Even Wycliffe, a young man at the time of the plague, did his most important work in the decades after.
The labour shortage resulting from the plague did, of course, do much to bid up wages and improve the lot of peasants over the next three centuries or so. But the tradition of religious freedom would require another 500 years or so to take firm root in the Old World, with America getting ahead of the curve by a century or so.
It was thus inevitable that these early reformers got caught up in politics, either as an initial means of self-defense in cases like Wycliffe and Luther or as an eventual means to trade places with their former oppressors as in cases like Cromwell and Calvin.
The publication of the King James Bible overshadowed any of these men as a means to bring about the concept of religious freedom and establish it as a cornerstone concept in our new nation.

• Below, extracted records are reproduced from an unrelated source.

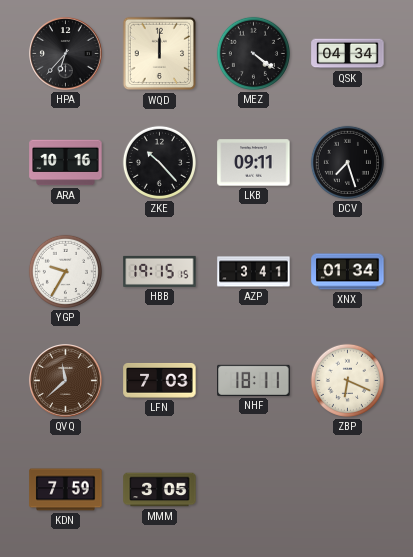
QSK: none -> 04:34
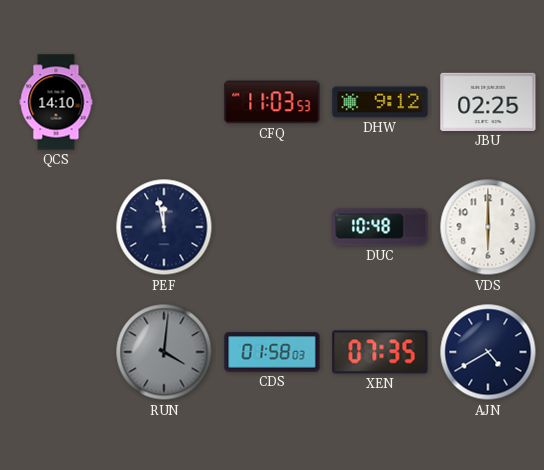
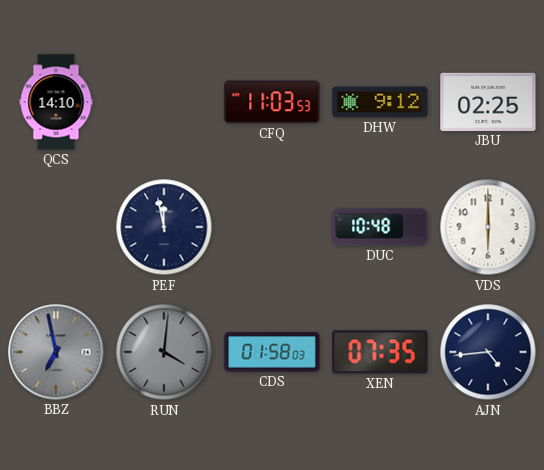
BBZ: none -> 6:58
AJN: 4:40 -> 4:44
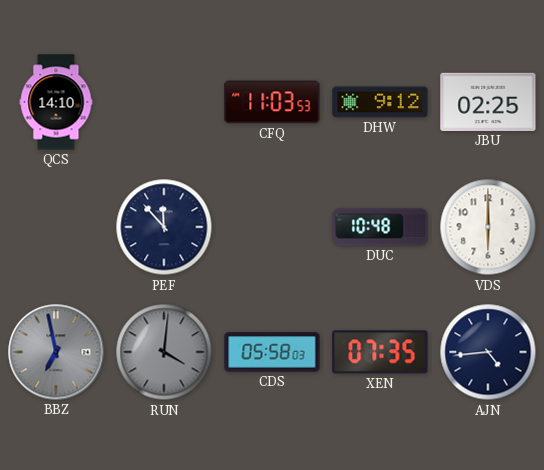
PEF: 11:58 -> 11:53
CDS: 01:58 -> 05:58
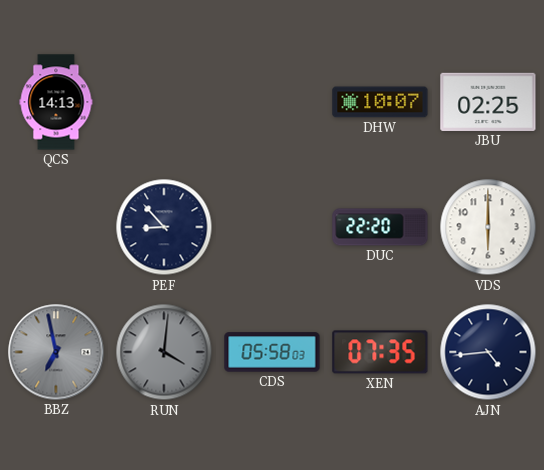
QCS: 14:10 -> 14:13
CFQ: 11:03 -> none
DHW: 9:12 -> 10:07
PEF: 11:53 -> 8:53
DUC: 10:48 -> 22:20
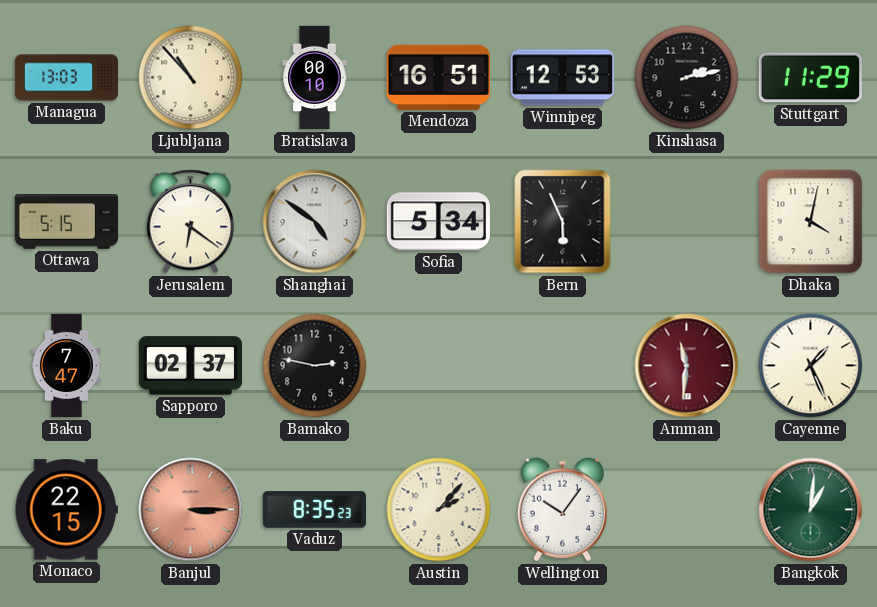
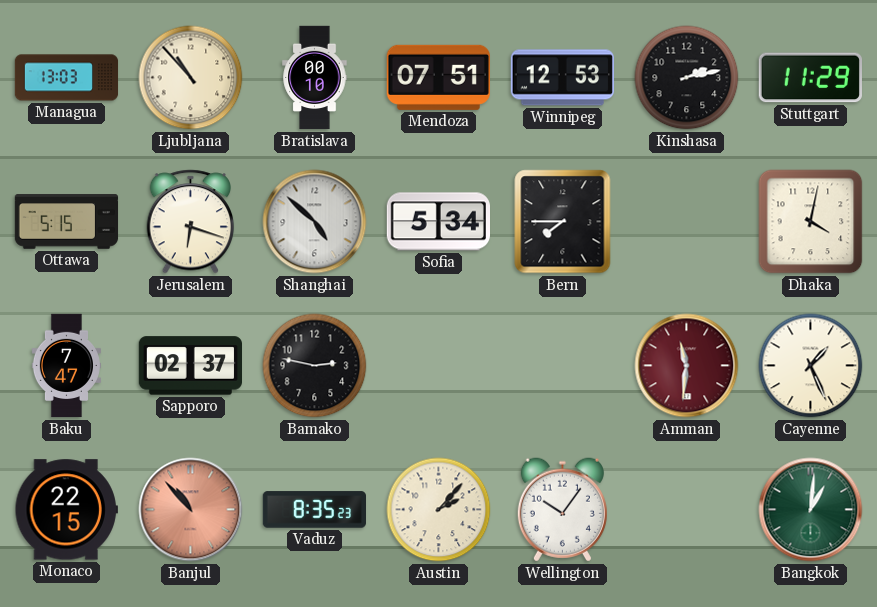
Mendoza: 16:51 -> 07:51
Jerusalem: 6:21 -> 6:18
Shanghai: 4:51 -> 4:52
Bern: 5:56 -> 7:45
Banjul: 3:15 -> 10:53
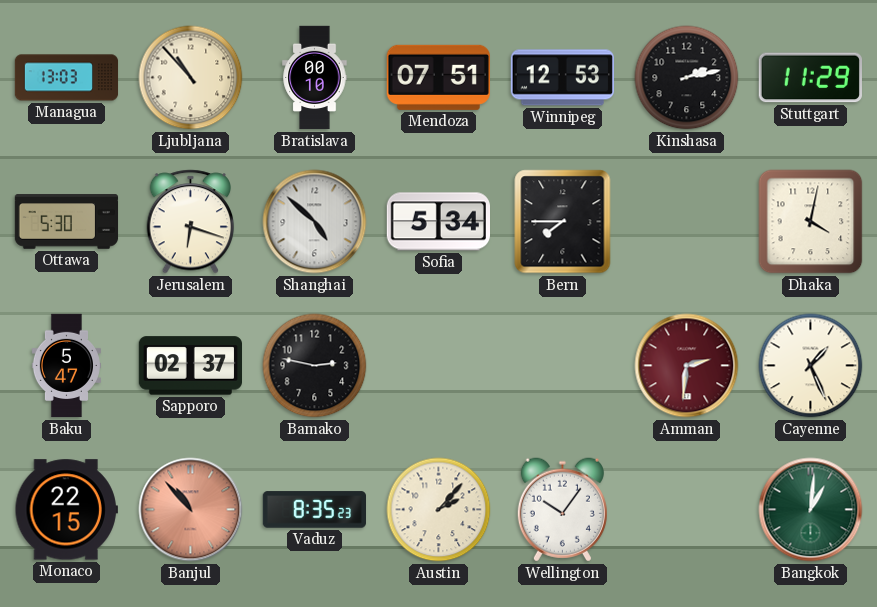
Ottawa: 5:15 -> 5:30
Baku: 7:47 -> 5:47
Amman: 11:31 -> 2:31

The Lollard movement was associated with the instability of society. Which is the major reason why there was no English translation of the Bible after the invention of the printing press. There was in every other nation. It was more an anti-clerical movement than a religious reform, and since Huss was influenced by it, that made the Crown even more intolerant. Henry V was a heretic hunter for that reason.But the Reformation had nothing to do with relgious freedom as we understand it. That is not what Luther meant by Christian liberty. Cathokics tried to tar Luthger as a Hussite, but he kept his skirts clean by using the protection of his Prince. Luther was strictly an Establishmentarian.